The pKa value of acetic acid is given as 1.78x10^-5, so you can substitute that into the equation.
The concentration ratio [Salt]/[Acid] can be calculated by dividing the moles of sodium acetate by the moles of acetic acid. Since we don't have the moles of acetic acid yet, let's calculate it.
Using the given 1.00 M acetic acid solution, you can determine the moles of acetic acid by multiplying the concentration (M) by the volume (L). Since the volume is not provided, we'll assume it's the same as the 200.0 mL from the previous step, which is 0.2 L.
moles of acetic acid = 1.00 M * 0.2 L
moles of acetic acid = 0.2 moles
Now, you can substitute the values into the Henderson-Hasselbalch equation:
pH = -log(1.78x10^-5) + log(0.4/0.2)
pH = 4.73
Therefore, the pH value of the acetic acid/sodium acetate buffer solution is approximately 4.73.
3.) To prepare a new buffer solution at pH 4.50 using the stock solution from the second step, you need to determine the additional moles of acetic acid required.
Since we want to maintain the same volume (200.0 mL) and assuming the change in volume is not significant, the mole ratio of acetic acid to sodium acetate in the final buffer solution should be the same as in the stock solution.
From the second step, we already have 0.2 moles of acetic acid in the 200.0 mL solution.
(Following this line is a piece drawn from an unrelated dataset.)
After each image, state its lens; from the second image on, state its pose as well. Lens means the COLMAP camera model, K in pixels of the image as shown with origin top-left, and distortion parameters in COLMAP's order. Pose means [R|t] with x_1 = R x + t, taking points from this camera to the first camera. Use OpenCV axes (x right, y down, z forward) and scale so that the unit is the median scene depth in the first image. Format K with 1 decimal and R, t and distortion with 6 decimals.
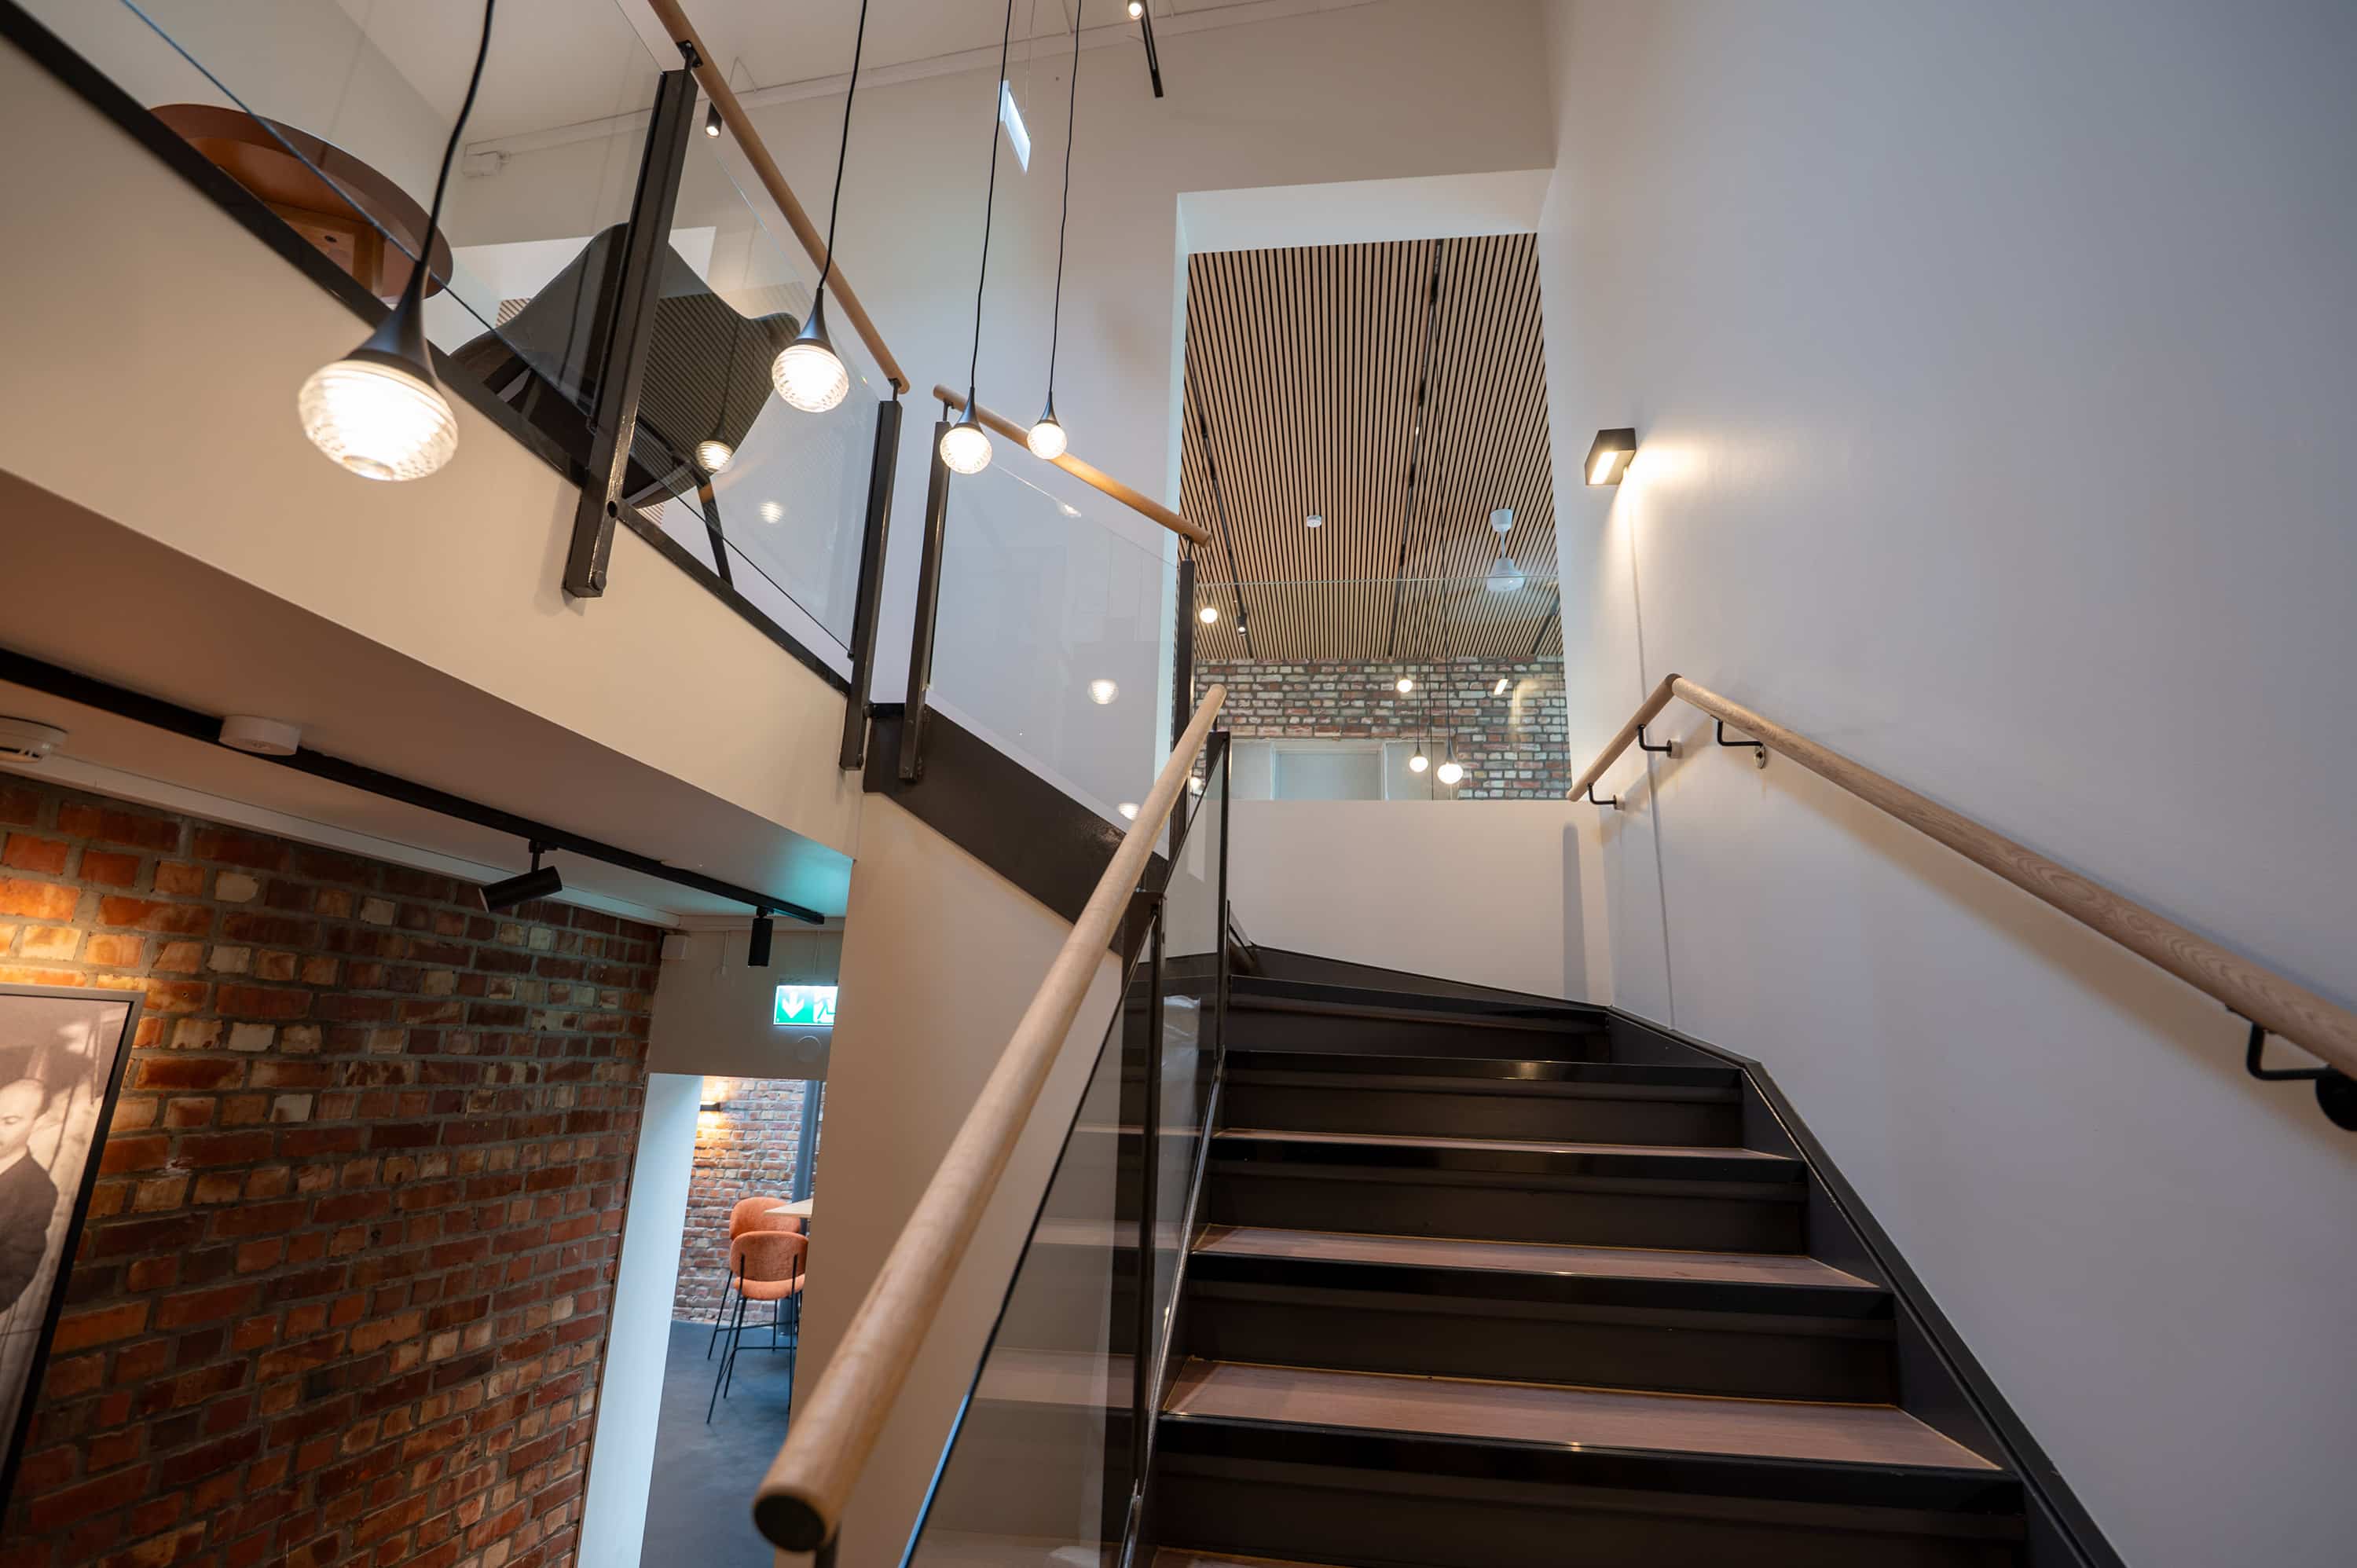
lens RADIAL K [[1132.7, 0, 1173.4], [0, 1132.7, 717.6], [0, 0, 1]] dist [-0.021581, 0.000325]
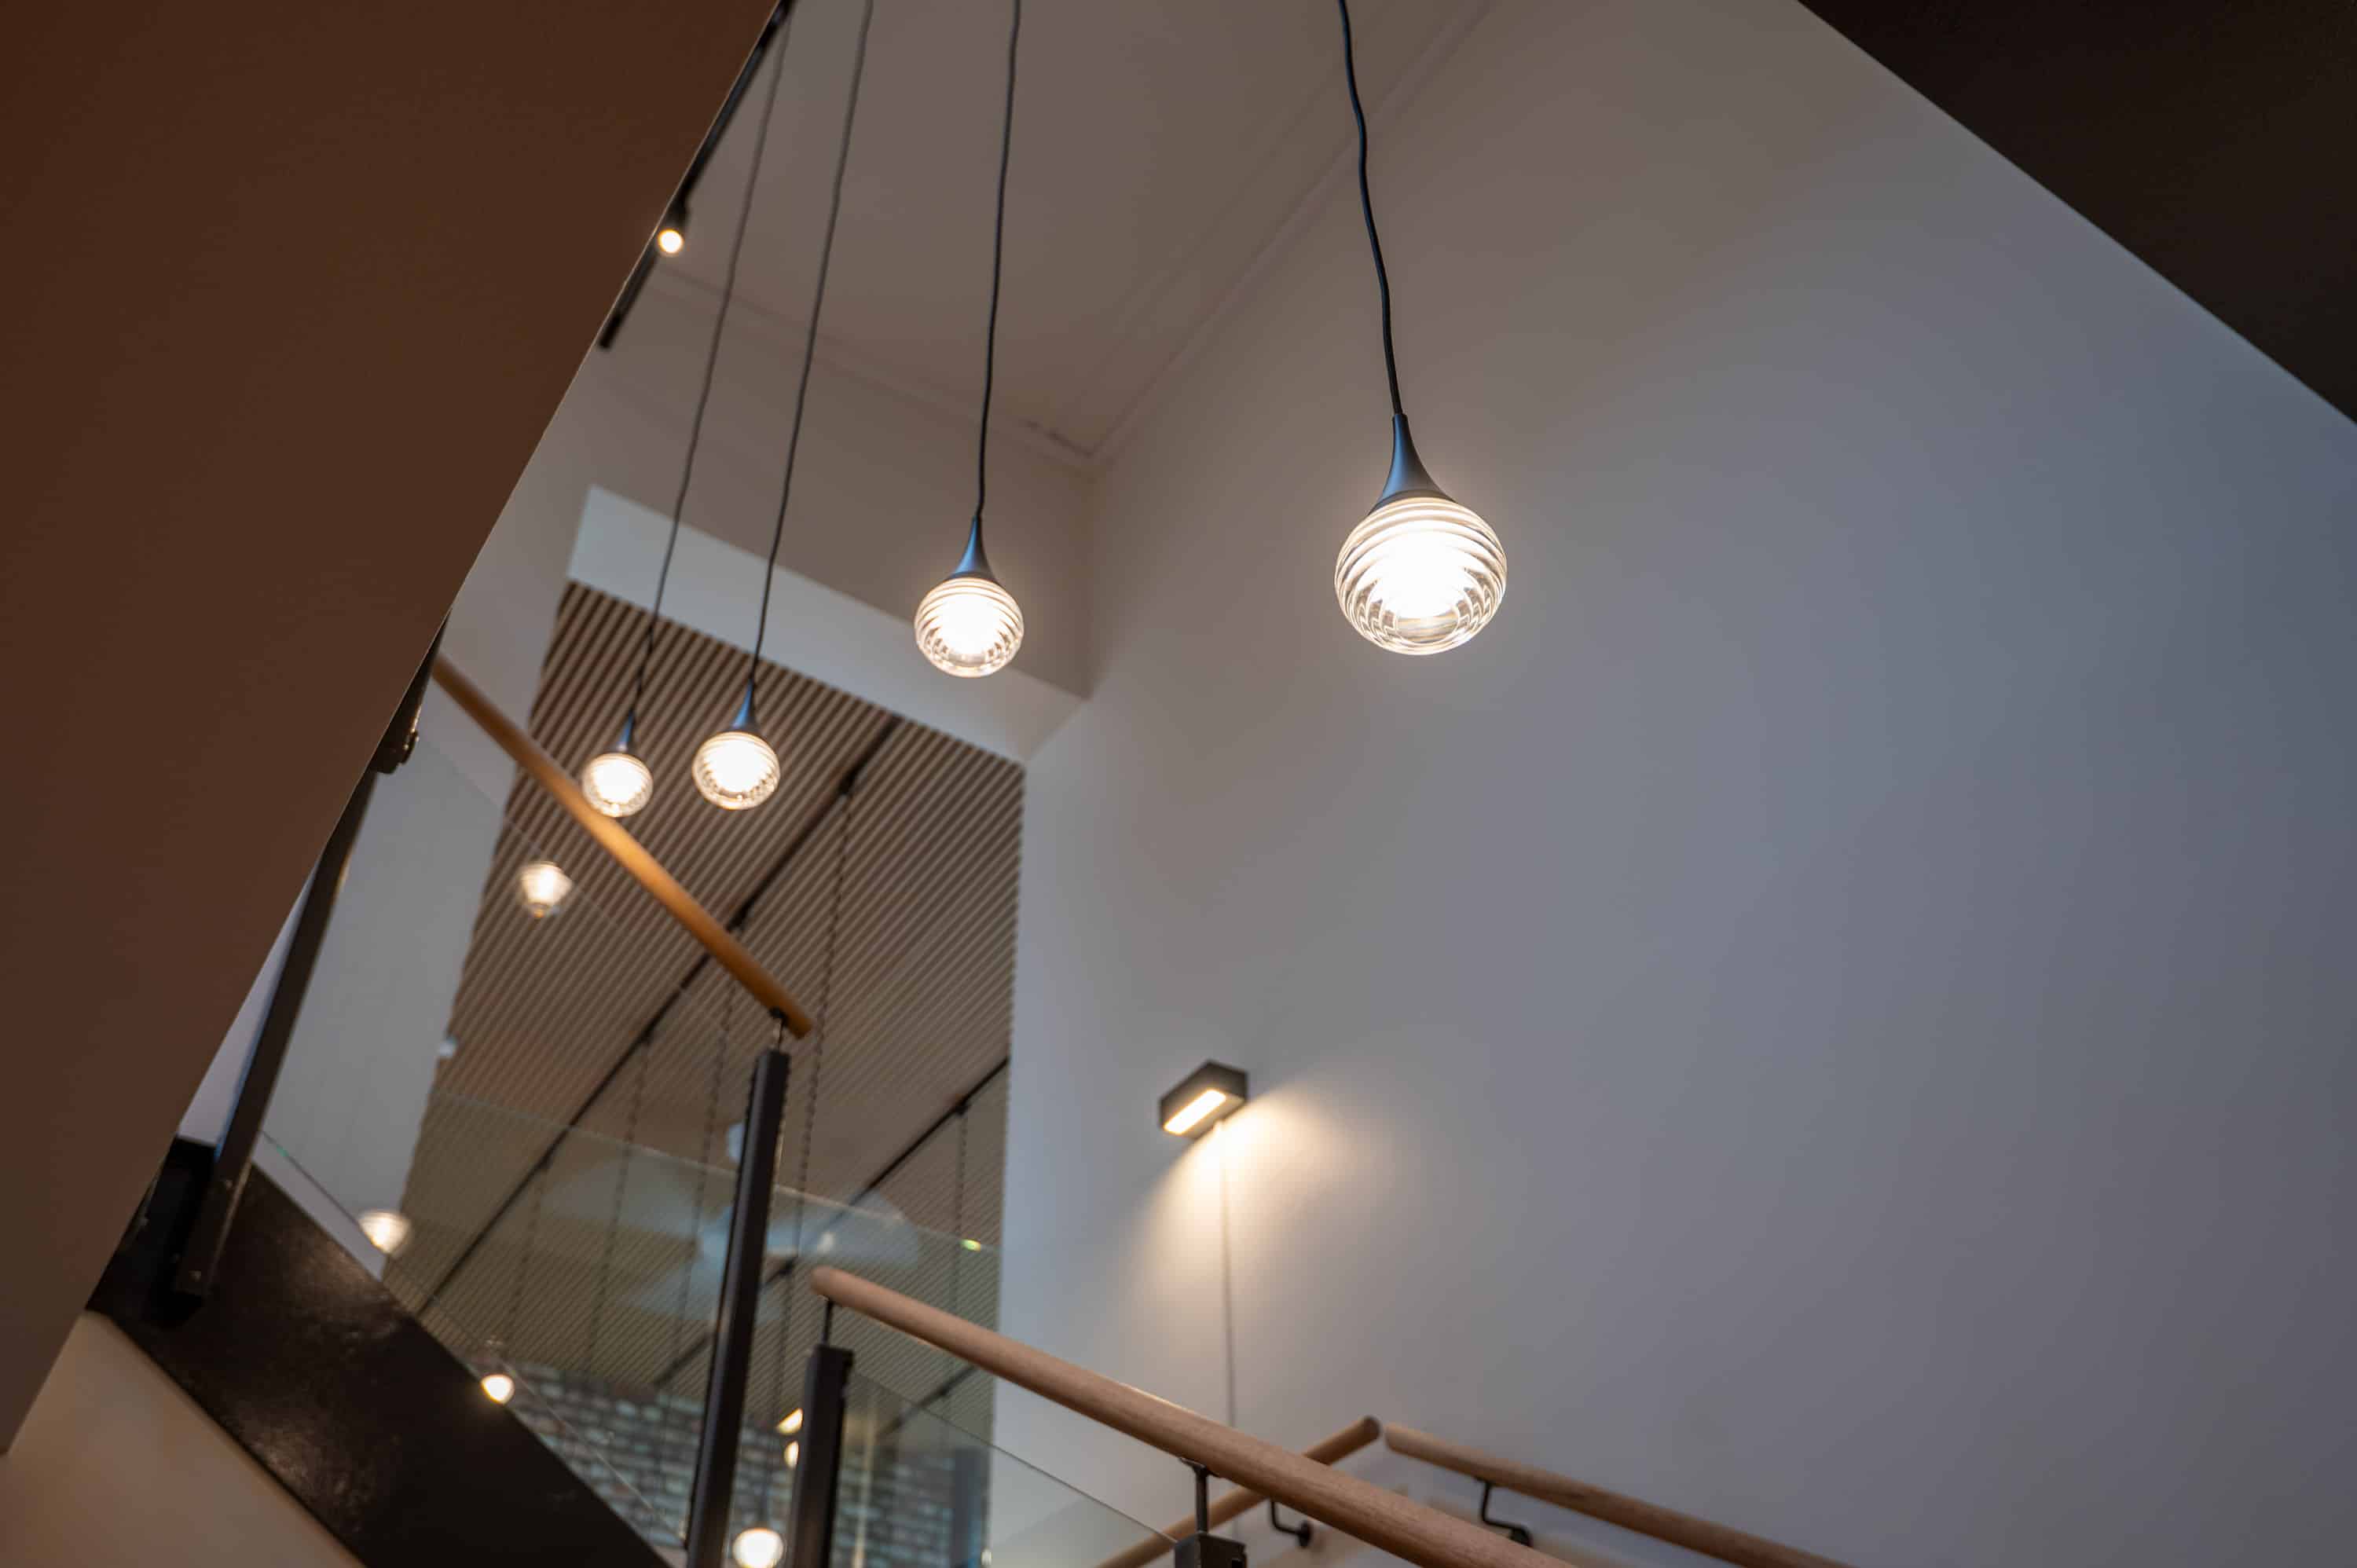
lens RADIAL K [[1898.5, 0, 1178.5], [0, 1898.5, 784.0], [0, 0, 1]] dist [0.099047, -0.000263]
pose [[0.750124, 0.395883, 0.529707, -0.366865], [-0.171781, 0.890165, -0.422015, 0.112518], [-0.638596, 0.225570, 0.735740, 0.057159]]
To find the additional moles needed, you can use the Henderson-Hasselbalch equation again, but this time rearrange it to solve for the concentration ratio ([Salt]/[Acid]):
[Salt]/[Acid] = 10^(pH - pKa)
Substituting the values:
[Salt]/[Acid] = 10^(4.50 - (1.78x10^-5))
[Salt]/[Acid] = 382818.5
Since we have 0.2 moles of acetic acid, we can find the moles of sodium acetate required:
Moles of sodium acetate = [Salt]/[Acid] * moles of acetic acid
Moles of sodium acetate = 382818.5 * 0.2
Moles of sodium acetate = 76563.7
To convert moles of sodium acetate to grams, use the molar mass of sodium acetate:
grams of sodium acetate = 76563.7 moles * 82.03 g/mol
grams of sodium acetate = 6.29 x 10^6 g
Therefore, you should add an additional 6.29 x 10^6 grams of acetic acid to the 200.0 mL solution to obtain a new buffer solution with a pH of 4.50.